- **TASK DETAILS**: After locating the line that contains "smartphone: present [766,469,895,504]" in the records below, write out exactly that line and each line after it through the one that contains "smartphone: none [143,329,182,376]", and nothing else.

- **GIVEN DATA**:

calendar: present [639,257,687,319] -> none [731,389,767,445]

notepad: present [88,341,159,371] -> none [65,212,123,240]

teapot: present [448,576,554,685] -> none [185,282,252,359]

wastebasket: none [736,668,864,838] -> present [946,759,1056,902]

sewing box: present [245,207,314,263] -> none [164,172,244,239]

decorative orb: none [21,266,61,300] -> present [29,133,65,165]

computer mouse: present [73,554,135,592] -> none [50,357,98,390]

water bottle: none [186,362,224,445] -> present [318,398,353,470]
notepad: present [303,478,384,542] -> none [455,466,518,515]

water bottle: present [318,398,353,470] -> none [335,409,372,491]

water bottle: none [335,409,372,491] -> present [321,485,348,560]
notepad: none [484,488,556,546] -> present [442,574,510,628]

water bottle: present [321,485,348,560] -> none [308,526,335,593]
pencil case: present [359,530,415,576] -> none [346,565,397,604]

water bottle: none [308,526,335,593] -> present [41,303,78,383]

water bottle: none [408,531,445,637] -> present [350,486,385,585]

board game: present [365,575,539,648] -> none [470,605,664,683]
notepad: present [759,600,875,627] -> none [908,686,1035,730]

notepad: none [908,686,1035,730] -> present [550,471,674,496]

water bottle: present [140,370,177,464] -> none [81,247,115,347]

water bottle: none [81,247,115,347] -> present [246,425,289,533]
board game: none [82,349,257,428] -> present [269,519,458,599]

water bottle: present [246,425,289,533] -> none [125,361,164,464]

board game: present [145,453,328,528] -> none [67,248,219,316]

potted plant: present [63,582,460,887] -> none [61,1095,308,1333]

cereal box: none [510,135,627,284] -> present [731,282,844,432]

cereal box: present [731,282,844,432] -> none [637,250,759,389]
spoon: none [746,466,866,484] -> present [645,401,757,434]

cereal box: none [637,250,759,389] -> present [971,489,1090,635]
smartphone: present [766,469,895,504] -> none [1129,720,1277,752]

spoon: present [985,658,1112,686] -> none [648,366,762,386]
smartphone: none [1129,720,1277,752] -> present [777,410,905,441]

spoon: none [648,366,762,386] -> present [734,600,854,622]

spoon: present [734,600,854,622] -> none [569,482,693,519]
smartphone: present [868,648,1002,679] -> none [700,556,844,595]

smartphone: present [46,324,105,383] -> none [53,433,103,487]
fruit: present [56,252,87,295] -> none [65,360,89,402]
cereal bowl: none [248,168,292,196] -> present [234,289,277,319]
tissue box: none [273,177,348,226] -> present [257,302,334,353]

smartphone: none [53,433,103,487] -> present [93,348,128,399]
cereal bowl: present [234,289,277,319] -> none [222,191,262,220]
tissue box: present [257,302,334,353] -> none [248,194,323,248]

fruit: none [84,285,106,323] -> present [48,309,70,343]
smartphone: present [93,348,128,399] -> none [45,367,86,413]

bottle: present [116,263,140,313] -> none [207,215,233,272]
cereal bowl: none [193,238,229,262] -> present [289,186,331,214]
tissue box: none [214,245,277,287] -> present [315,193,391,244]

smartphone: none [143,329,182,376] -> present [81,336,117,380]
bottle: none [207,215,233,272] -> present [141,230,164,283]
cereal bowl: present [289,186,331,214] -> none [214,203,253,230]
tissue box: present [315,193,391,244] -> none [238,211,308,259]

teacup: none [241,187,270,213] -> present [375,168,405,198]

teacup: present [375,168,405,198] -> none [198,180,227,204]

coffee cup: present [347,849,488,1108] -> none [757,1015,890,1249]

- **SOLUTION**:
smartphone: present [766,469,895,504] -> none [1129,720,1277,752]

spoon: present [985,658,1112,686] -> none [648,366,762,386]
smartphone: none [1129,720,1277,752] -> present [777,410,905,441]

spoon: none [648,366,762,386] -> present [734,600,854,622]

spoon: present [734,600,854,622] -> none [569,482,693,519]
smartphone: present [868,648,1002,679] -> none [700,556,844,595]

smartphone: present [46,324,105,383] -> none [53,433,103,487]
fruit: present [56,252,87,295] -> none [65,360,89,402]
cereal bowl: none [248,168,292,196] -> present [234,289,277,319]
tissue box: none [273,177,348,226] -> present [257,302,334,353]

smartphone: none [53,433,103,487] -> present [93,348,128,399]
cereal bowl: present [234,289,277,319] -> none [222,191,262,220]
tissue box: present [257,302,334,353] -> none [248,194,323,248]

fruit: none [84,285,106,323] -> present [48,309,70,343]
smartphone: present [93,348,128,399] -> none [45,367,86,413]

bottle: present [116,263,140,313] -> none [207,215,233,272]
cereal bowl: none [193,238,229,262] -> present [289,186,331,214]
tissue box: none [214,245,277,287] -> present [315,193,391,244]

smartphone: none [143,329,182,376] -> present [81,336,117,380]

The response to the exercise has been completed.